» **Action item**: Write out the records below once more, exactly as they stand.

» **Source information**:
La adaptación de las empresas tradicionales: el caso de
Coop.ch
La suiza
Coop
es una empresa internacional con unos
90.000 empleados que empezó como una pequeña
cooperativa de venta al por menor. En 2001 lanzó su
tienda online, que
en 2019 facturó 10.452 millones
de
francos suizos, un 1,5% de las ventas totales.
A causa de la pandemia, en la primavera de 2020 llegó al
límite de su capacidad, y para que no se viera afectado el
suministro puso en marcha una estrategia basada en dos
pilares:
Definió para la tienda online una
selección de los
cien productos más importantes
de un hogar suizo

» **Solution to this problem**:
La adaptación de las empresas tradicionales: el caso de
Coop.ch
La suiza
Coop
es una empresa internacional con unos
90.000 empleados que empezó como una pequeña
cooperativa de venta al por menor. En 2001 lanzó su
tienda online, que
en 2019 facturó 10.452 millones
de
francos suizos, un 1,5% de las ventas totales.
A causa de la pandemia, en la primavera de 2020 llegó al
límite de su capacidad, y para que no se viera afectado el
suministro puso en marcha una estrategia basada en dos
pilares:
Definió para la tienda online una
selección de los
cien productos más importantes
de un hogar suizo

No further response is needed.